Life’s too short for fighting wonky databases and dated software, so come with us on a tour of Postgres brilliance! We promise blissful productivity and minimal frustration. You’ll be managing Postgres faster than you can say “declarative referential integrity constraints.” OK, that’s enough database humor – let’s get GUI-ing!

pgAdmin

One of the most popular and fully-featured PostgreSQL GUIs. Open source and free to use. Supports multiple database connections, query building, data editing, and much more.

pgAdmin is arguably the best graphical user interface (GUI) for working with PostgreSQL databases. It offers users an intuitive way to manage PostgreSQL servers, databases, schemas, tables, columns, indexes, constraints, triggers, functions, and more.

One of pgAdmin’s standout features is its ability to visually design and manage database objects through a desktop-style interface. Adding a new table, editing a column’s data type, building a query – these tasks are made simpler in pgAdmin compared to working directly with SQL scripts. The GUI allows you to see all the objects in a server or database in an expandable tree view, making it easy to navigate complex databases.

pgAdmin also simplifies many administration tasks. You can easily add and configure new PostgreSQL servers from within the interface. Backup and restore operations are supported with just a few clicks. pgAdmin provides a syntax-highlighted SQL query tool for executing queries against your databases. There is also built-in support for visually designing and executing batch jobs.

Performance monitoring and diagnostics are another strong suit of pgAdmin. You can view active queries, session information, lock information, and more. This insight helps you optimize your PostgreSQL implementation.

In summary, pgAdmin’s combination of visual database management, administration tools, and performance diagnostics make it a leading choice for managing PostgreSQL in a graphical way.
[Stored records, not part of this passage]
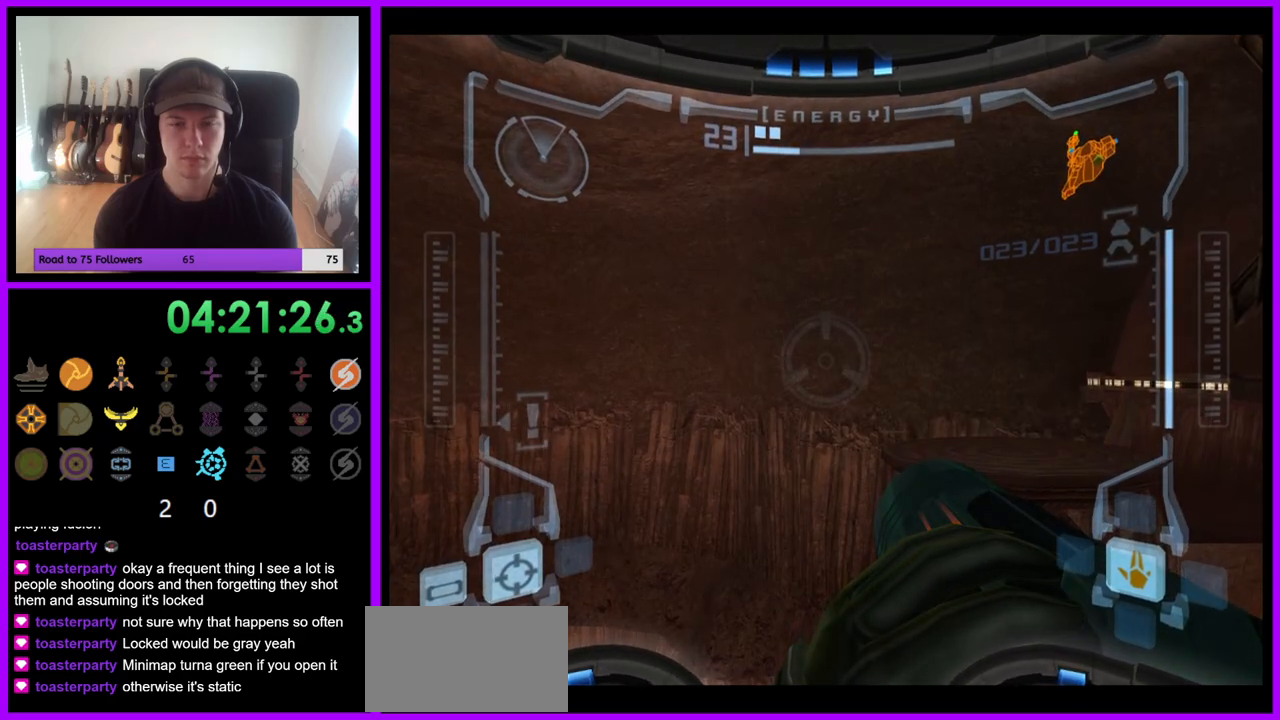
{"dt_ms": 500, "buttons": ["R1"], "left_stick": "left", "right_stick": "center", "events": [[367, "left_stick", "left"]]}
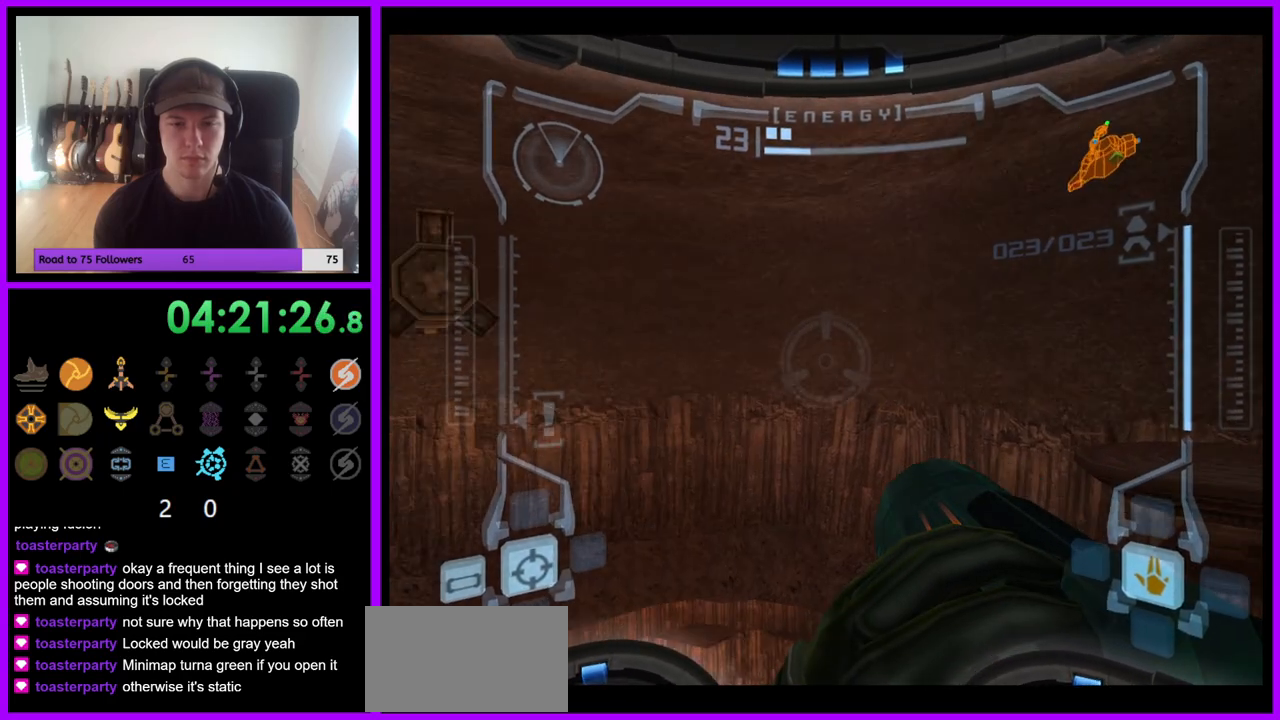
{"dt_ms": 500, "buttons": ["R1"], "left_stick": "down-left", "right_stick": "center", "events": [[267, "left_stick", "down-left"]]}
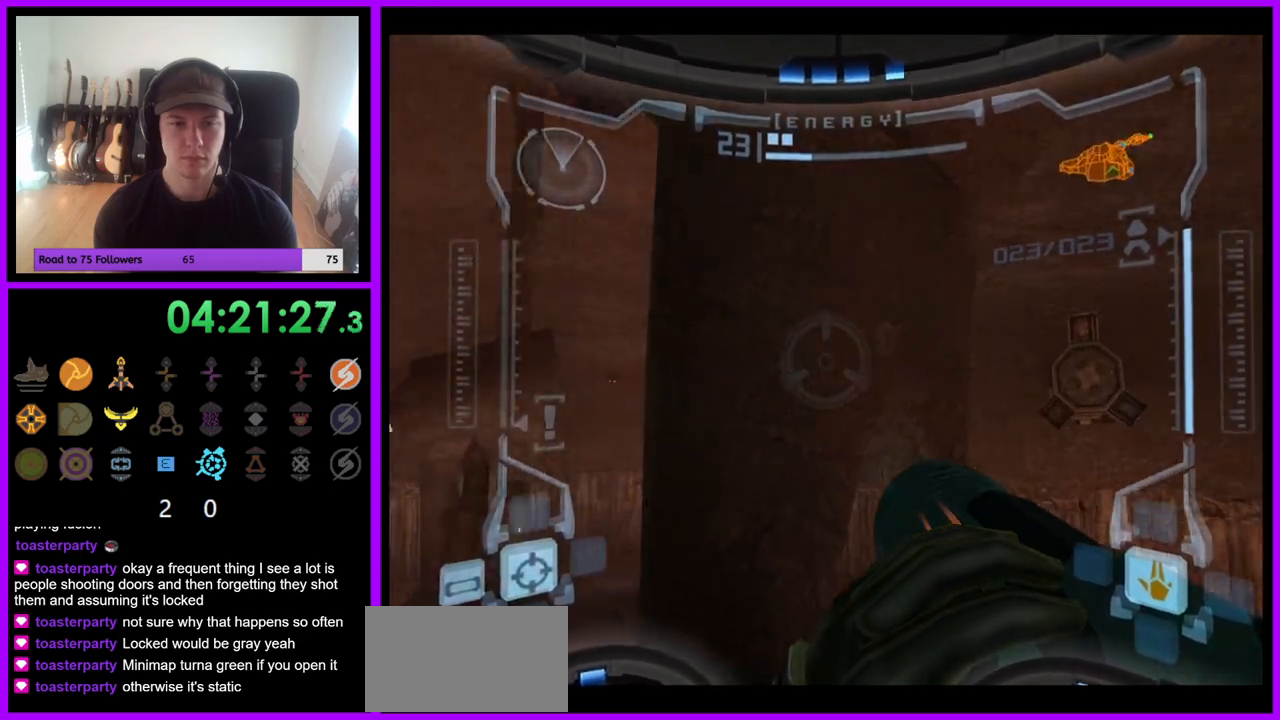
{"dt_ms": 500, "buttons": ["L1"], "left_stick": "center", "right_stick": "center", "events": [[250, "left_stick", "center"], [267, "L1", "down"], [267, "R1", "up"]]}
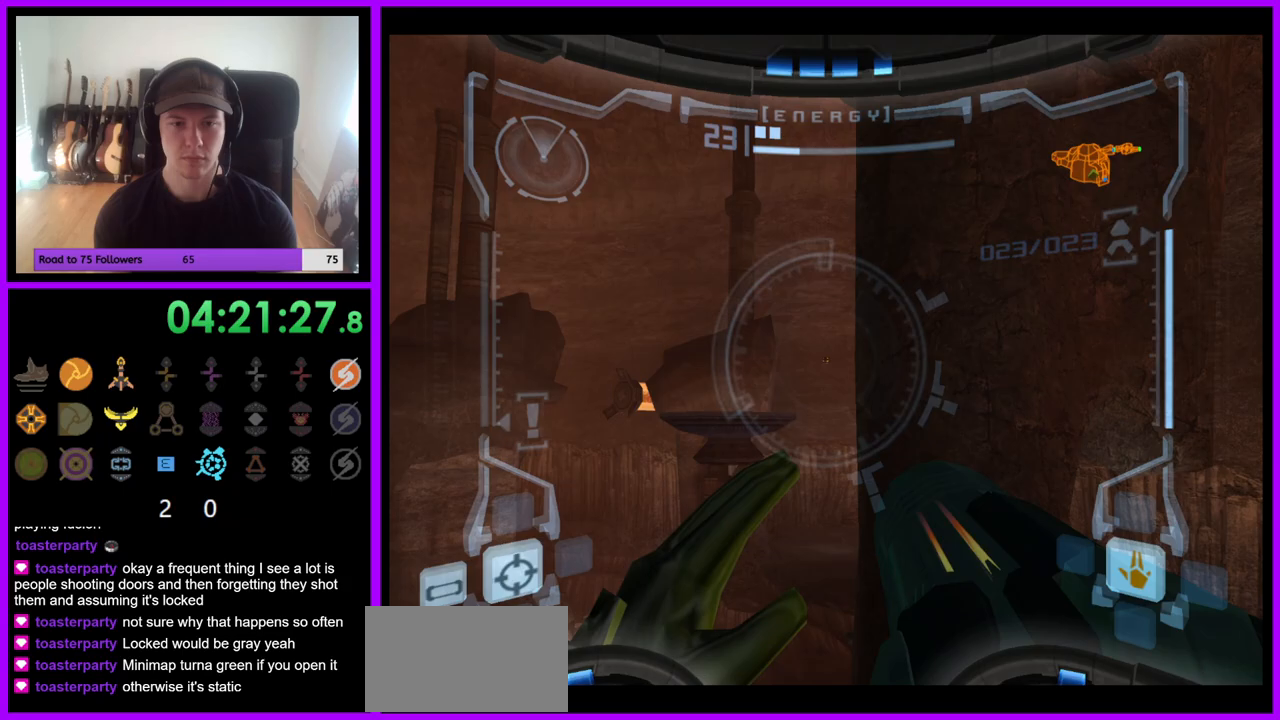
{"dt_ms": 500, "buttons": ["L1"], "left_stick": "center", "right_stick": "center", "events": []}
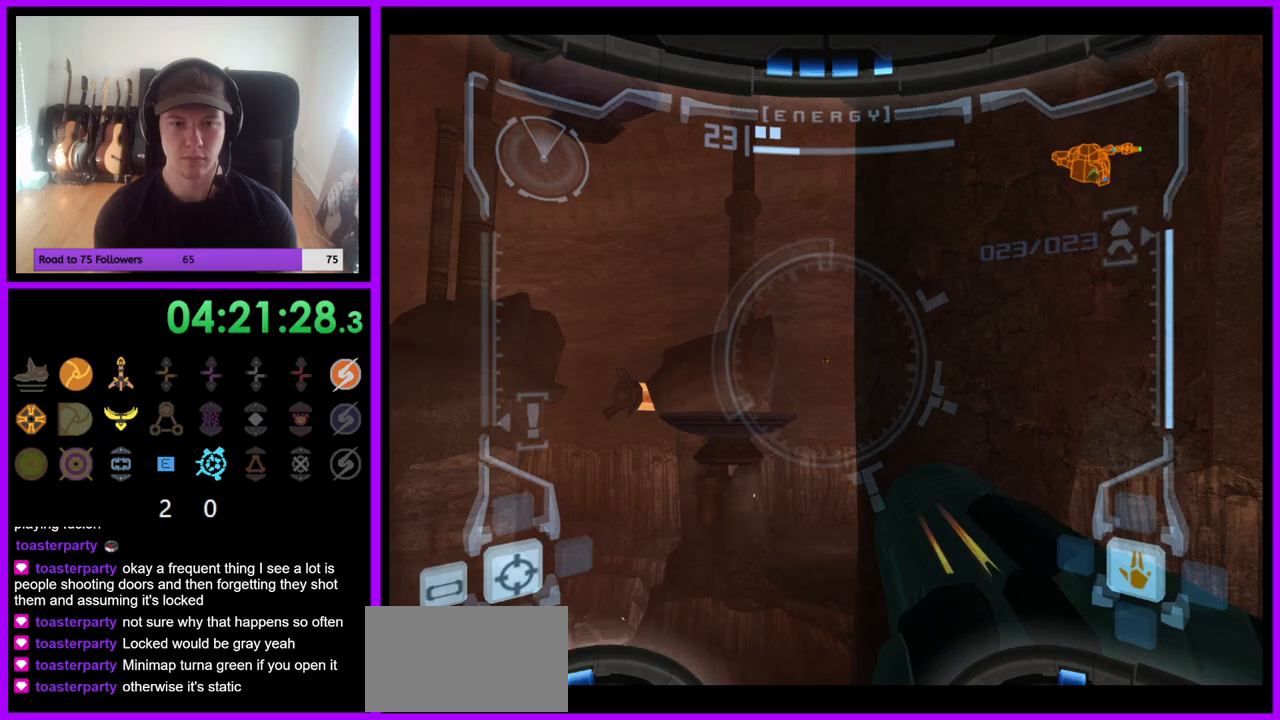
{"dt_ms": 500, "buttons": [], "left_stick": "center", "right_stick": "center", "events": [[33, "B", "down"], [33, "left_stick", "right"], [100, "B", "up"], [200, "left_stick", "center"], [217, "L1", "up"]]}
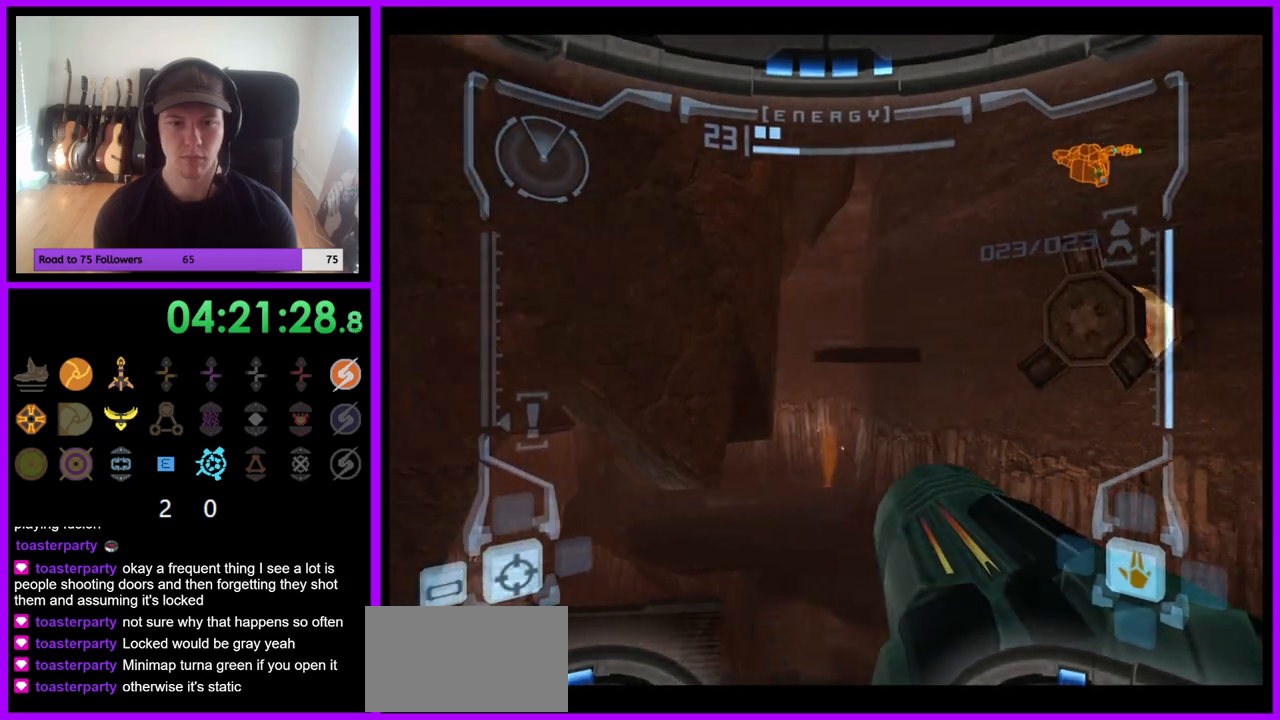
{"dt_ms": 500, "buttons": ["L1"], "left_stick": "center", "right_stick": "center", "events": [[400, "L1", "down"]]}
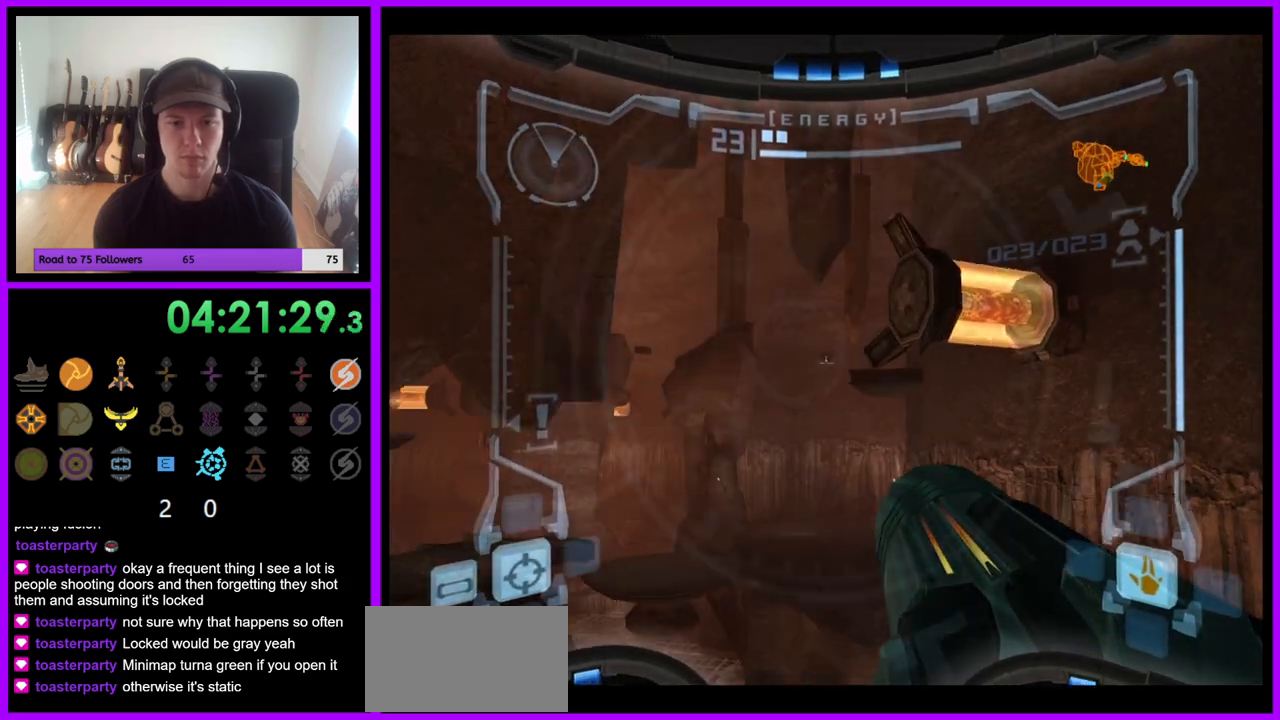
{"dt_ms": 500, "buttons": ["L1"], "left_stick": "center", "right_stick": "center", "events": []}
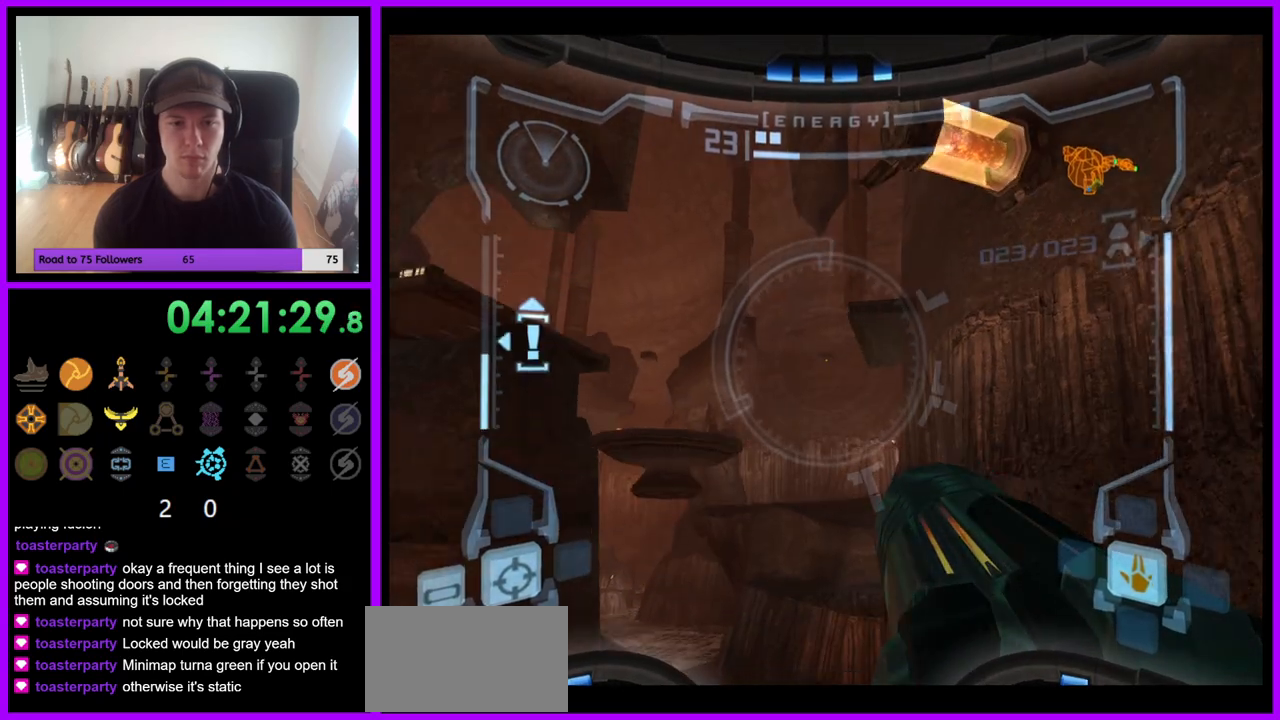
{"dt_ms": 500, "buttons": ["B", "L1"], "left_stick": "up", "right_stick": "center", "events": [[33, "L1", "up"], [283, "left_stick", "up"], [350, "L1", "down"], [483, "B", "down"]]}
The open source tool is well-supported and trusted by thousands of PostgreSQL users.

DBeaver

Free and open source multi-platform database tool for developers and database administrators. Supports PostgreSQL and many other databases. Has SQL editor, data viewer, ER diagrams, and more.

DBeaver stands out as one of the best open source PostgreSQL GUIs available today. It provides database developers and administrators with a robust toolset for managing PostgreSQL databases and working with data in a visual way.

One of DBeaver’s key strengths is its wide database support – it can connect to over 80 different database engines beyond just PostgreSQL. This makes it easy to use the same interface when working with different databases. The UI is cleanly designed and intuitive for navigating database objects.

For regular users, DBeaver allows you to query, analyze, and export data in a spreadsheet-like interface. For advanced users, it includes an excellent SQL editor with auto-complete, syntax highlighting, and query parameter support. Database administrators will appreciate features like schema/data migration, user management, and monitoring active connections.

DBeaver also simplifies database development tasks. Developers can visually design database schemas, build queries across multiple tables, and generate analytical reports. The tool integrates well with source control like Git for team collaboration.

In summary, DBeaver excels as a cross-platform, universal database tool that offers a full suite of features needed by database developers, analysts, and administrators alike. Its focus on usability makes it one of the top graphical choices for managing PostgreSQL databases.

Valentina Studio

Free GUI tool for PostgreSQL, MySQL, MariaDB, SQLite, and other databases. Cross-platform and easy to use. Good for query building, data browsing, and database administration.

DataGrip

Commercial GUI by JetBrains. Advanced IDE with code completion, on-the-fly error checking, version control integration, and more features. 30-day free trial available.

Postico

Mac-only PostgreSQL GUI client. Simple and elegant interface focused on commonly used database operations like query building, data browsing, and table structure management. Free with paid Pro version also available.